┏━━

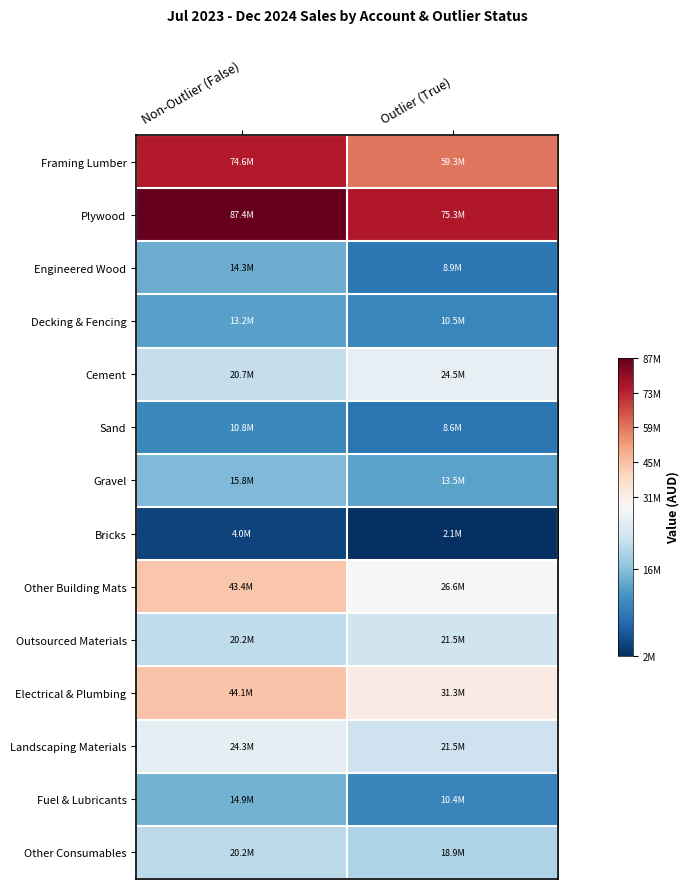

Which category has the highest value across all series?

Non-Outlier (False)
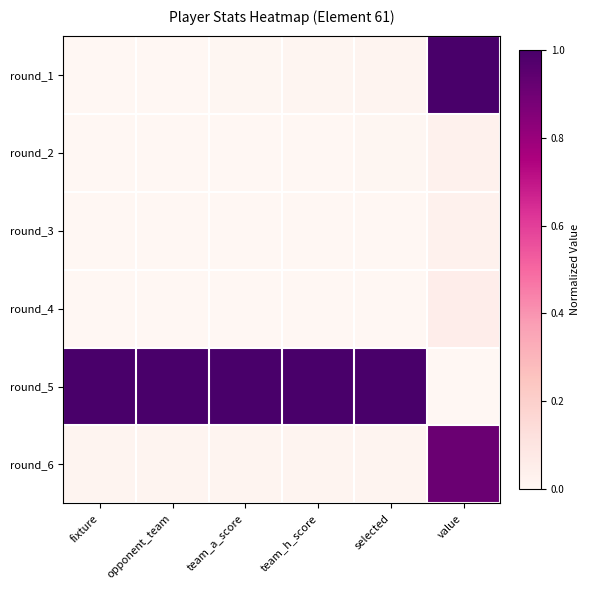

What is the total value across all series at value?

2.0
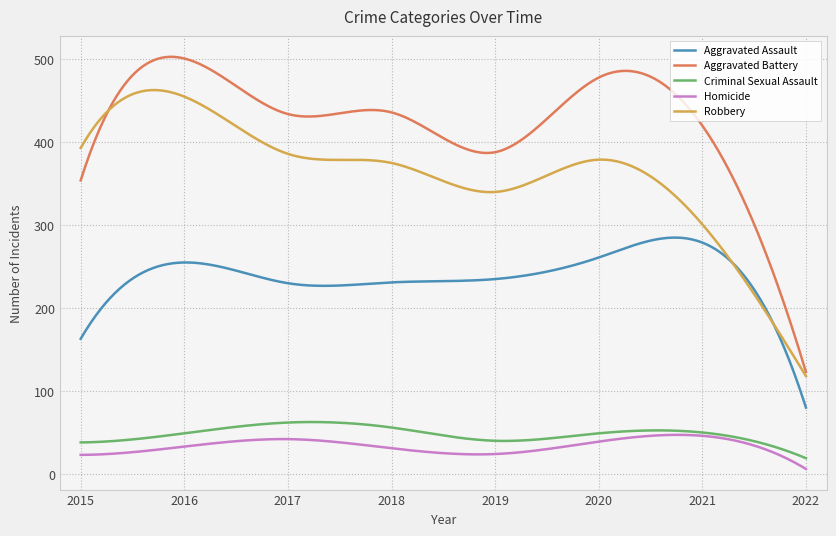

Which series has the largest total across all categories?

Aggravated Battery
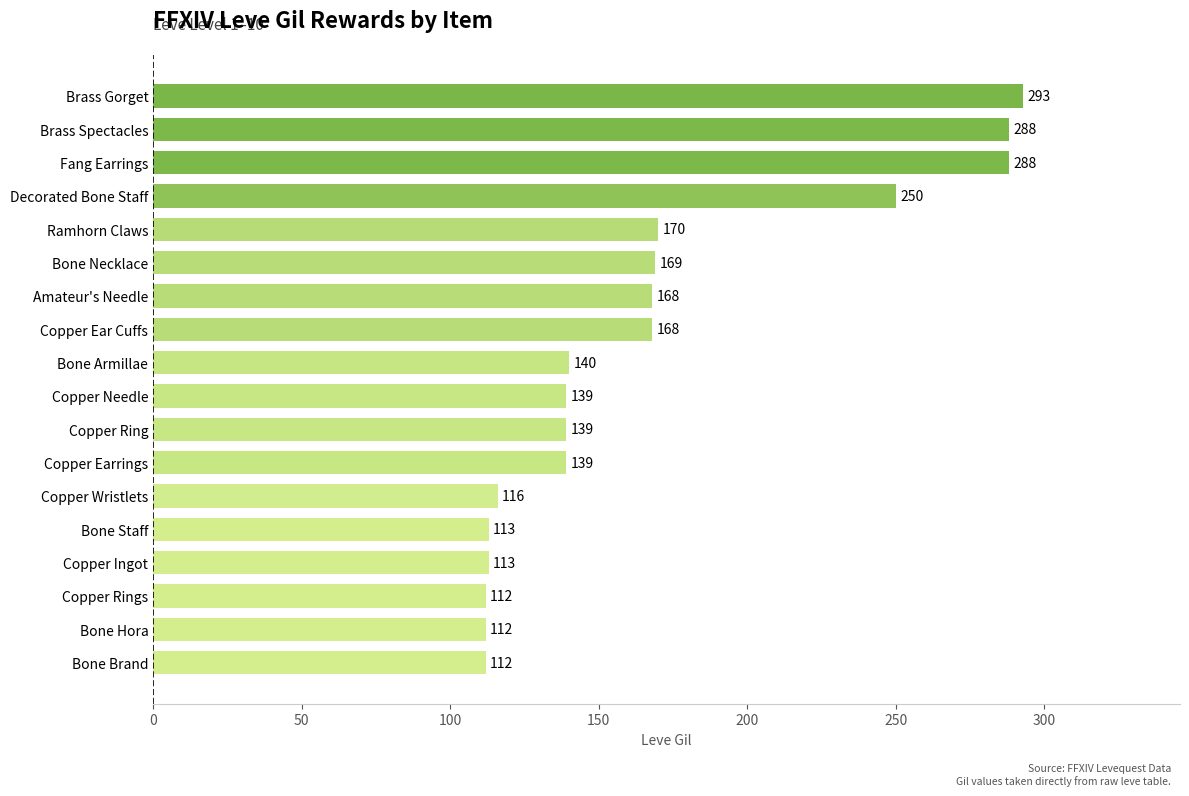

At which label is the value closest to 202?

Ramhorn Claws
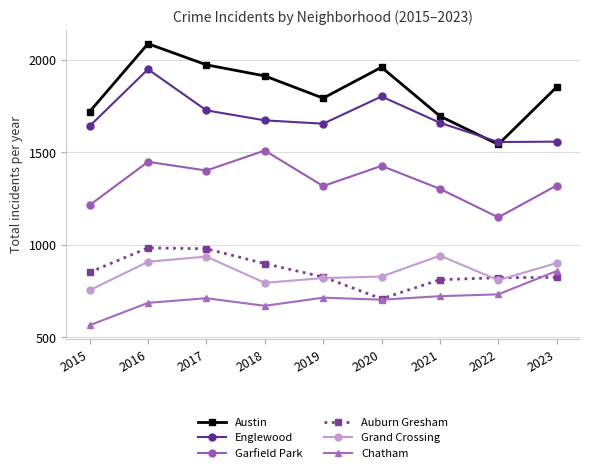

What is the spread (max minus min) of values at 2019?

1078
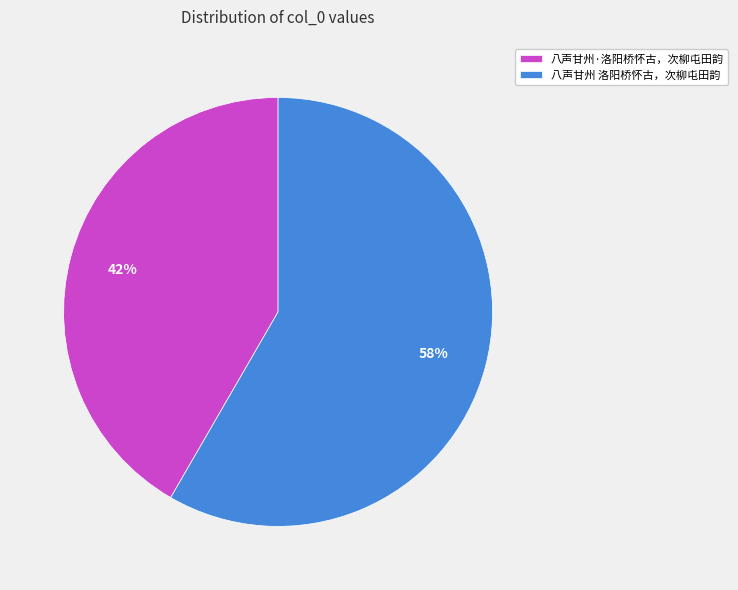

What is the smallest slice in the pie chart?

八声甘州·洛阳桥怀古，次柳屯田韵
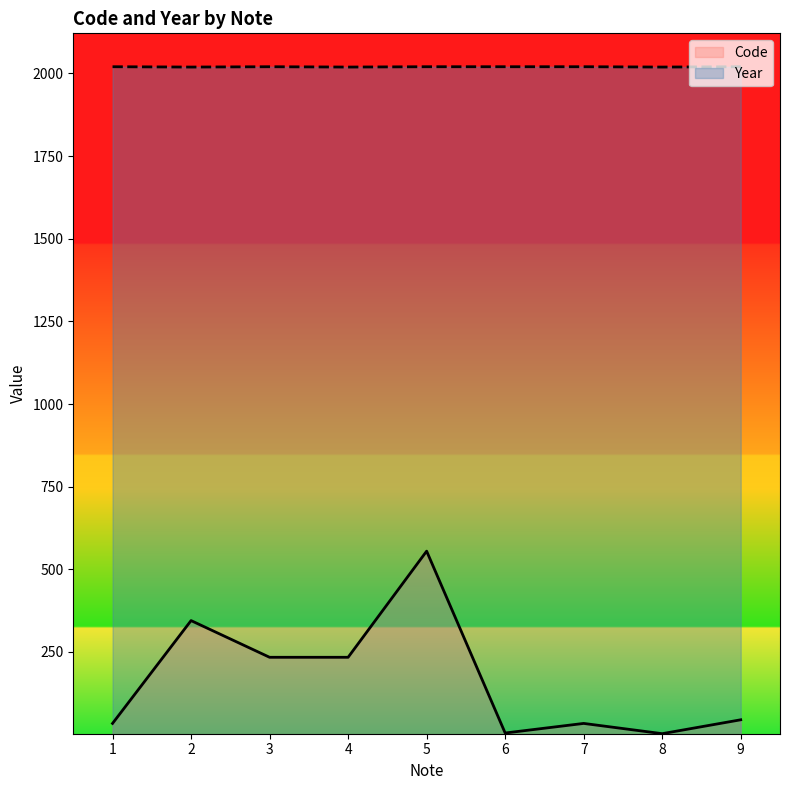

What are all the series names shown in the legend?

Code, Year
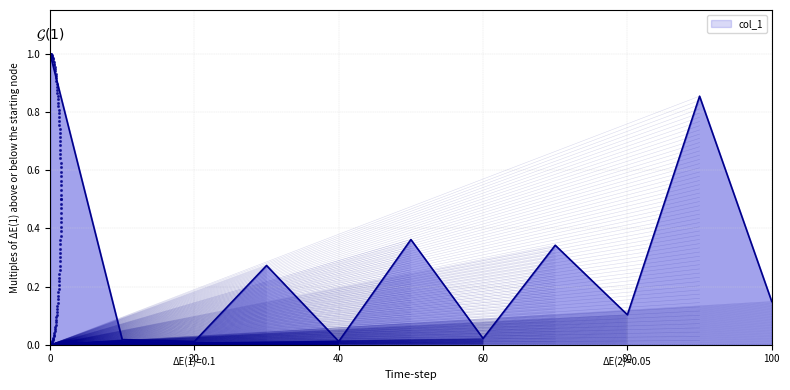

Reading right to left, what are all the values shown in this chart?

100=0.1	90=0.9	80=0.1	70=0.3	60=0.0	50=0.4	40=0.0	30=0.3	20=0.0	10=0.0	0=1.0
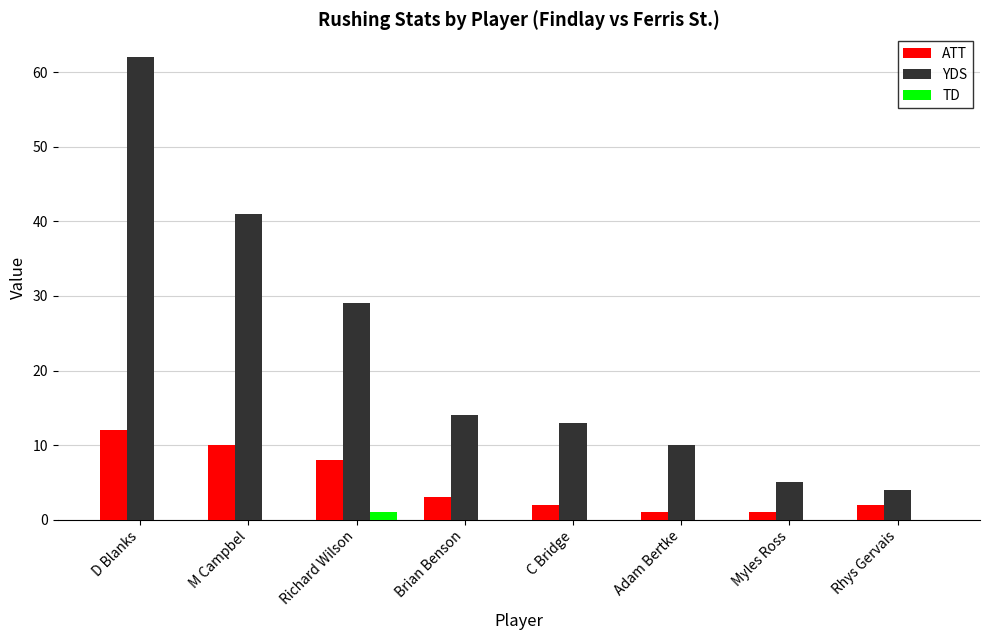

Which label corresponds to the largest value in the chart?

D Blanks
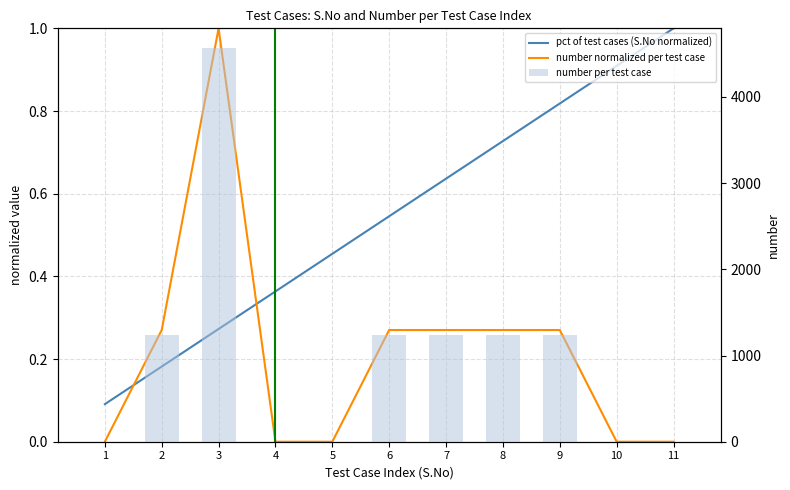

Which series changed the most between 2 and 9?

pct of test cases (S.No normalized)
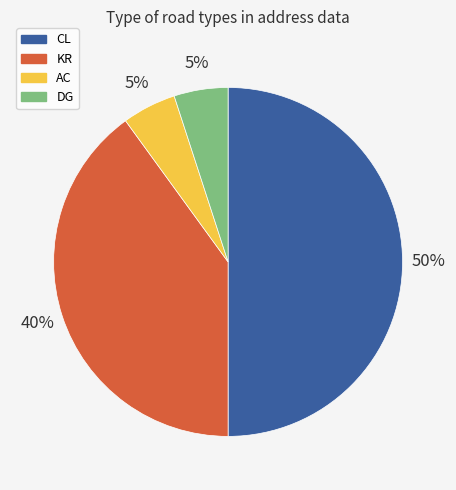

To the nearest percent, what is the average slice percentage?

25%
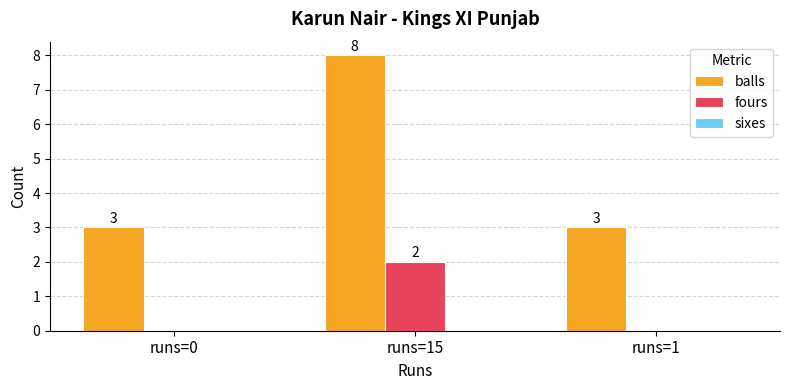

Read the balls value at runs=15.

8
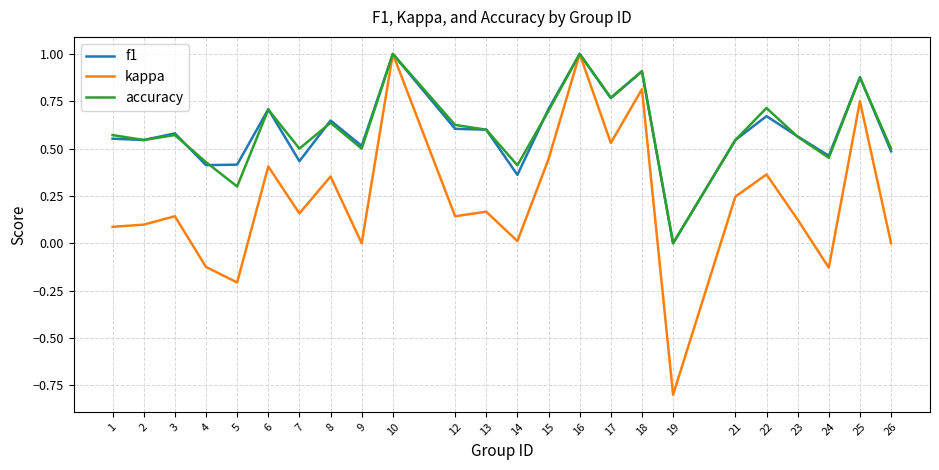

Which category has the lowest value in the accuracy series?

19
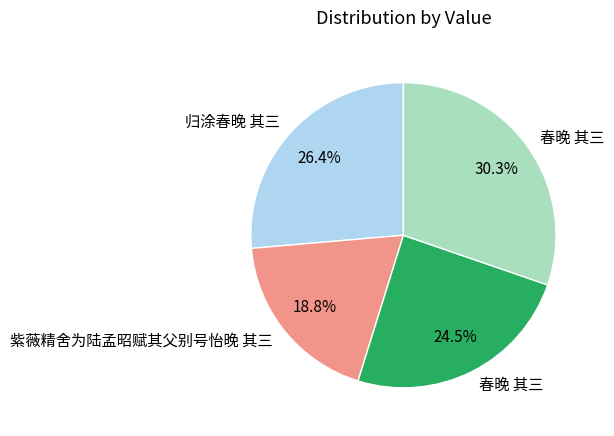

Is there any slice that represents more than half of the pie?

No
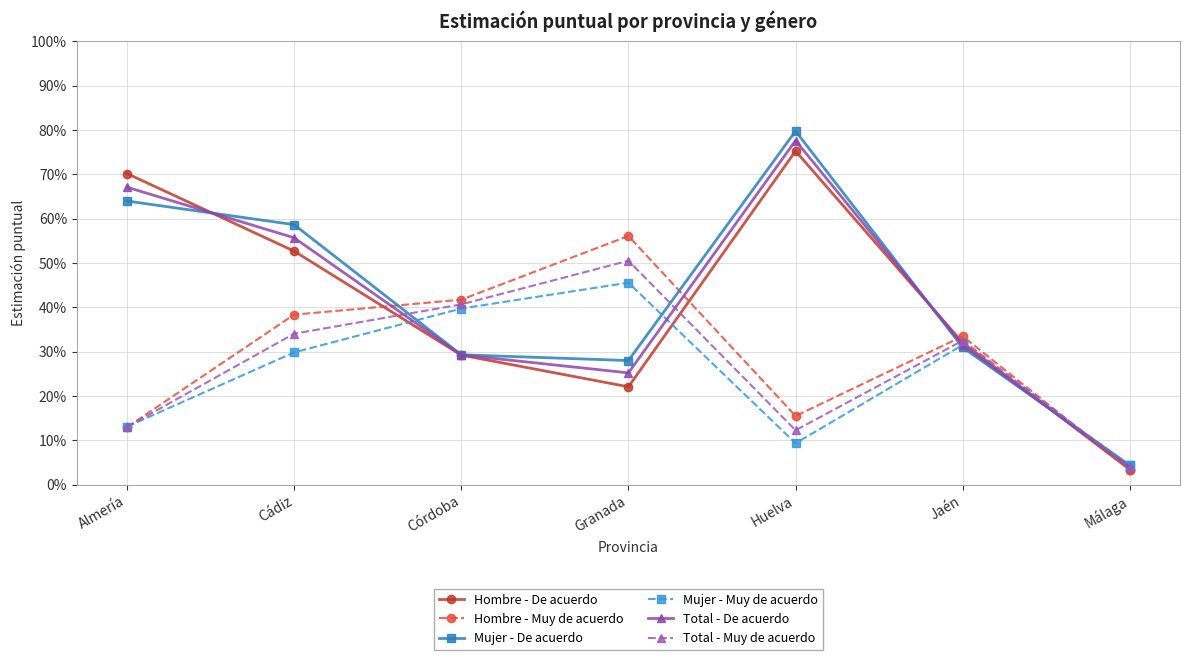

What are all the series names shown in the legend?

Hombre - De acuerdo, Hombre - Muy de acuerdo, Mujer - De acuerdo, Mujer - Muy de acuerdo, Total - De acuerdo, Total - Muy de acuerdo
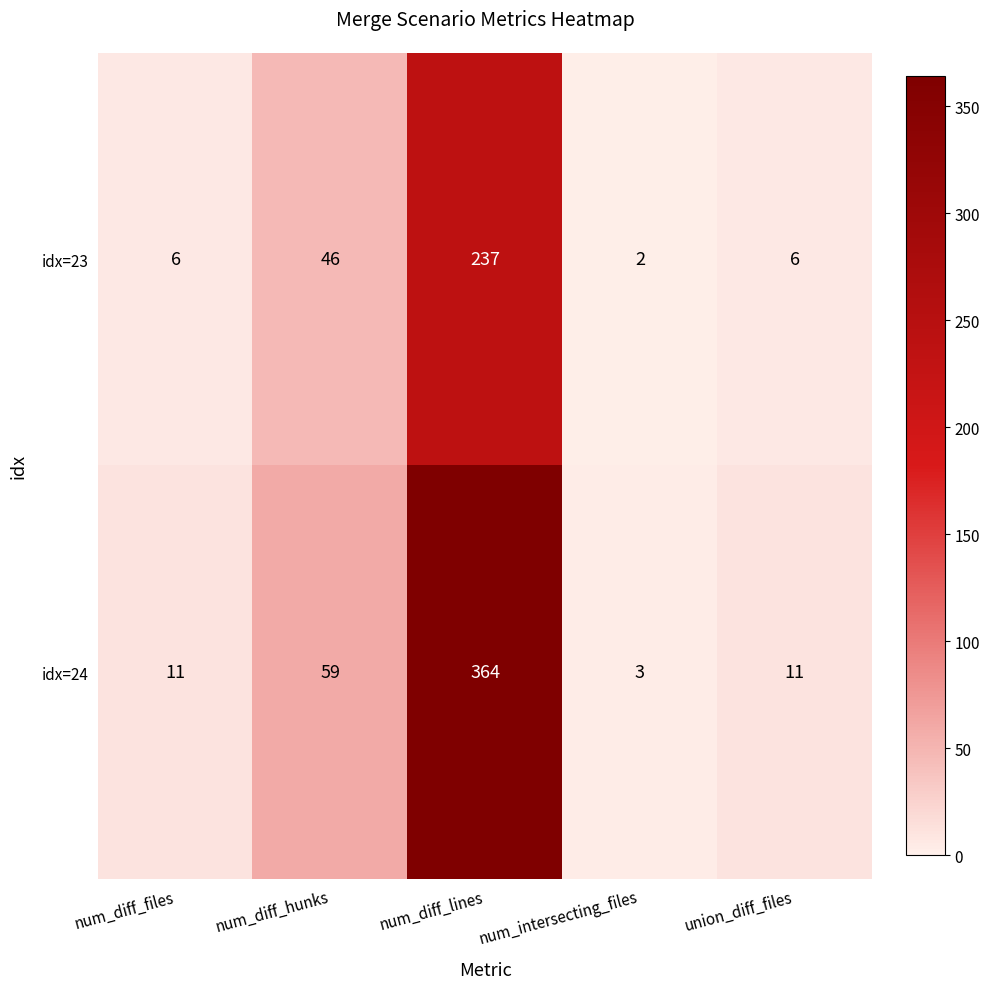

Reading left to right, extract all data points from this chart.

idx=23: 6	46	237	2	6
idx=24: 11	59	364	3	11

┗━━

Request
Please rewrite every entry above, leaving out the pictures, with "slice" swapped for "wedge" each time it appears and nothing else changed.

Output of the exercise
Which category has the highest value across all series?

Non-Outlier (False)

What is the total value across all series at value?

2.0

Which series has the largest total across all categories?

Aggravated Battery

At which label is the value closest to 202?

Ramhorn Claws

What is the spread (max minus min) of values at 2019?

1078

What is the smallest wedge in the pie chart?

八声甘州·洛阳桥怀古，次柳屯田韵

What are all the series names shown in the legend?

Code, Year

Reading right to left, what are all the values shown in this chart?

100=0.1	90=0.9	80=0.1	70=0.3	60=0.0	50=0.4	40=0.0	30=0.3	20=0.0	10=0.0	0=1.0

Which label corresponds to the largest value in the chart?

D Blanks

Which series changed the most between 2 and 9?

pct of test cases (S.No normalized)

To the nearest percent, what is the average wedge percentage?

25%

Read the balls value at runs=15.

8

Which category has the lowest value in the accuracy series?

19

Is there any wedge that represents more than half of the pie?

No

What are all the series names shown in the legend?

Hombre - De acuerdo, Hombre - Muy de acuerdo, Mujer - De acuerdo, Mujer - Muy de acuerdo, Total - De acuerdo, Total - Muy de acuerdo

Reading left to right, extract all data points from this chart.

idx=23: 6	46	237	2	6
idx=24: 11	59	364	3	11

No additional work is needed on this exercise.